Elevate Your Mind: Seun Anikulapo Kuti's Favourite Albums | The Quietus

Baker's Dozen

Artists discuss the 13 records that shaped their lives

Elevate Your Mind: Seun Anikulapo Kuti’s Favourite Albums

Following the release of Black Times, his fourth album with Egypt '80, Seun Anikulapo Kuti guides Richie Troughton through a selection of 13 revolutionary, spiritual and mystical albums that have inspired him.

"My life was music," said Seun Anikupapo Kuti of his upbringing in the Kalakuta Republic, the communal home of his father Fela Anikulapo Kuti in Lagos, Nigeria.

During weekly performances at music venue, The Shrine, Fela had a platform to educate his listeners on human rights, corruption and political issues with his message soundtracked by Afrobeat music – created by combining elements of jazz, highlife, funk, soul and traditional Yoruba music in long-form songs performed by his groups Africa ’70 and Egypt ’80.

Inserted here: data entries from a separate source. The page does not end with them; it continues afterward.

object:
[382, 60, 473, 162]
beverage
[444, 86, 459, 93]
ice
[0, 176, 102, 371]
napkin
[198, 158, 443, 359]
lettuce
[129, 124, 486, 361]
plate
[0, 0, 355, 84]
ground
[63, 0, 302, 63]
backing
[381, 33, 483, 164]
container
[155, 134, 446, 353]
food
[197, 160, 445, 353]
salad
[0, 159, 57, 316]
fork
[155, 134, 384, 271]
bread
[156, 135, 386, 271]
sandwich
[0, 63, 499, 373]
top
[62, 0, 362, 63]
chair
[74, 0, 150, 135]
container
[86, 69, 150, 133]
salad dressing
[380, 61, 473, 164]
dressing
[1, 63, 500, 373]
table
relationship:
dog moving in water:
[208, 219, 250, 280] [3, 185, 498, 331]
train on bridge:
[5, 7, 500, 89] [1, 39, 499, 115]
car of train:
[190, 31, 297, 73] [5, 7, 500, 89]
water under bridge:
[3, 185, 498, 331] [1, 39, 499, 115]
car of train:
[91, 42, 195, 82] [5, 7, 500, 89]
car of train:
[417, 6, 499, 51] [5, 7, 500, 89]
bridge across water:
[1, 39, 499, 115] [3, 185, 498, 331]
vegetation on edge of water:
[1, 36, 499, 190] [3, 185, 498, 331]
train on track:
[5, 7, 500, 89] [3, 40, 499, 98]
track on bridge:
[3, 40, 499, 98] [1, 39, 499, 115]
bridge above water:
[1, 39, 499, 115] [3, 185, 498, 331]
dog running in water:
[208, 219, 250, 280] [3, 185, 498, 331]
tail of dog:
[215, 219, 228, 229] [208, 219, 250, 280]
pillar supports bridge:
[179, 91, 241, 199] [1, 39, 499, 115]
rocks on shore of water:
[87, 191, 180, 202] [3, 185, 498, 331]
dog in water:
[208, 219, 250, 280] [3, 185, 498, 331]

"It was like being completely immersed in something," said Kuti. "My father was a musician; my mother was in the group. Everybody in the house was involved with the group. My father’s business was The Shrine and this was the life. So there was no specific time. I grew up knowing music, and that was all. It was a very musical community and there were musicians practising all the time, so you would understand the concept of instrumentation, and the musicianship."

Following his father’s death in 1997, Seun became frontman of Egypt ’80 at the age of 14. Kuti’s Baker’s Dozen selections include albums by like-minded artists that opened up new worlds and ways of thinking to listeners through their message – something he continues with his own music. As his father’s music was ignited with a sharp firebrand political polemic, on Seun’s new album with Egypt ’80, Black Times, songs like ‘Struggle Sounds’ give a voice to people who may not otherwise be heard. On opening track, ‘Last Revolutionary,’ Kuti defiantly makes the point that marginal voices will always exist, with the chorus, ‘To be free, You and me, We’ll never see the last revolutionary.’

While Afrobeat music was always around in the Kuti household, music that shared a similar political outlook to his fathers could also be heard.

"Oh yeah, of course," said Kuti. "Hip hop has always been big. For black people, most of the consumer art is very controlled. The political aspect of it is; the American Dream has to be sold to the motherland people. This is the reason why so much money is spent, picking up black and hip hop musicians, so their music can be sold to Africans as the American Dream."

Halfway through a European tour in support of new album, Black Times, Seun Anikulapo Kuti took time out from his busy schedule to talk about the albums that have left a lasting impression. The interview takes place at the Brixton headquarters of Kuti’s new label Strut and we listen to Kuti’s selections through his mobile phone speakers.

While discussing his favourite albums, Kuti’s current musical activities are never far from his mind.

"When we are touring I have been working on trying to make sure the tour is successful, promoting the shows, getting the group ready," said Kuti. "In the back of my mind I am also trying to think of the next project. There is the obvious project, which is my record, always the next record. I have also been thinking of things to do, outside my traditional projects."